Instruction ▸
Answer these questions using the forum thread on bettas for sale at the Octoberfish show, found below.
1. What price per fish does the seller ask for the bettas after the show?
2. On what day and in what city is Oktoberfish held?
3. What treatment is named for the bettas with light fin damage?

Page excerpt ▸
/---

# Bettas available at the Octoberfish show!



## bettaforu (Sep 6, 2009)

I will be showing some of these beauties at Octoberfish, however after the show they can be purchased for a great price of $35 each. This is what I paid for them!

If there is one you want, but cannot attend the show, I can arrange delivery in the week following the show.

Reason for selling them is I can only keep one or two at most so need to control my shelf space for my new baby Blue rams


----------



## zenins (Sep 17, 2013)

Oktoberfish is Sunday October 27 in Waterloo


----------



## bettaforu (Sep 6, 2009)

Thanks Zenin. Yes for those who don't know this big fish auction and show its the BIGGY of the Year! 

Great bargains, great fish being shown and a fun day for all


----------



## bettaforu (Sep 6, 2009)

If anyone likes the look of a particular Betta but doesn't want to decide before the show (maybe see if it wins or not) then just come over afterwards and let me know.

I will sell them after the show, and the week following they will go on Kijiji.


----------



## Mykuhl (Apr 8, 2013)

Hi Anna,

I forgot...is that short fin green dragon mustard gas a female or a male plakat?


----------



## bettaforu (Sep 6, 2009)

Michael, that's a female HM.


----------



## housebatbetta (Sep 19, 2013)

Ooh, these are really beautiful! I may have a road trip to Waterloo in my near future.


----------



## bettaforu (Sep 6, 2009)

Thanks, Yes these are truly beautiful fish. Octoberfish is a great show/auction and well attended...lots of bargains on the tables and beautiful
fish in the shows, some you might never have seen closeup.


----------



## bettaforu (Sep 6, 2009)

update.
All available Bettas are now on aquabid.com

I have some with light fin damage that can be healed easily with a salt bath treatment, they have been discounted accordingly.


----------

\---

[Records taken from a dataset]

/---

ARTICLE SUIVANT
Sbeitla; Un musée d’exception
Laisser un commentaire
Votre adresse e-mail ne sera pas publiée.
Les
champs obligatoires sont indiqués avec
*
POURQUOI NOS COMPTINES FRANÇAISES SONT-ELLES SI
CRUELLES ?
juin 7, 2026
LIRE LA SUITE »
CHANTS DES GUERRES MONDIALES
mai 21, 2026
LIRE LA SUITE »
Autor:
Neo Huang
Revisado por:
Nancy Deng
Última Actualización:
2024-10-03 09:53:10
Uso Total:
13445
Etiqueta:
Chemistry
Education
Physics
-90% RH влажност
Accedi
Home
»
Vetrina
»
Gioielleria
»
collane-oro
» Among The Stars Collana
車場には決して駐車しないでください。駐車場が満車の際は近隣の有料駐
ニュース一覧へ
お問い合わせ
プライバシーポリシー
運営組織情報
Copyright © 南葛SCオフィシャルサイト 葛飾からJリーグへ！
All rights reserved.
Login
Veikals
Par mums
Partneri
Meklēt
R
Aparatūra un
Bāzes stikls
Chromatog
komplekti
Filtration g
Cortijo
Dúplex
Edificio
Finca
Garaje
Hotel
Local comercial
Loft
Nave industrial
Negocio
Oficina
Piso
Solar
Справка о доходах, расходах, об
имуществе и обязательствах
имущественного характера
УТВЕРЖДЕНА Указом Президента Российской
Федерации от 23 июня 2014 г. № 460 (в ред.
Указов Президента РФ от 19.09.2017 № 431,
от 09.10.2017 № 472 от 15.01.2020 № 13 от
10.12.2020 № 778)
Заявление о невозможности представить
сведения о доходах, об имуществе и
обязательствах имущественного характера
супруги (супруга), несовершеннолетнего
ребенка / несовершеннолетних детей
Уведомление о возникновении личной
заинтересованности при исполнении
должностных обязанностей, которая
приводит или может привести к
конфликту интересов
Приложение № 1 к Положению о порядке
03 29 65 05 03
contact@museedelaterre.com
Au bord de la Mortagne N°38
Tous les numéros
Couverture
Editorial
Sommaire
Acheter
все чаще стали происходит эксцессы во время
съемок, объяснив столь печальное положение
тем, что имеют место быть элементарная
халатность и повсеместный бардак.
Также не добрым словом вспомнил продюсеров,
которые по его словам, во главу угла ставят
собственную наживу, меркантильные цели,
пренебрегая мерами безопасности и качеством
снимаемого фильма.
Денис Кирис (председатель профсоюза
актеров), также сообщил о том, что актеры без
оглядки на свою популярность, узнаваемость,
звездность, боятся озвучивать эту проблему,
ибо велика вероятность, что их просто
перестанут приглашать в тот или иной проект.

\---

Answer for this exercise ▸
1. $35 each.
2. Sunday, October 27, in Waterloo.
3. A salt bath treatment.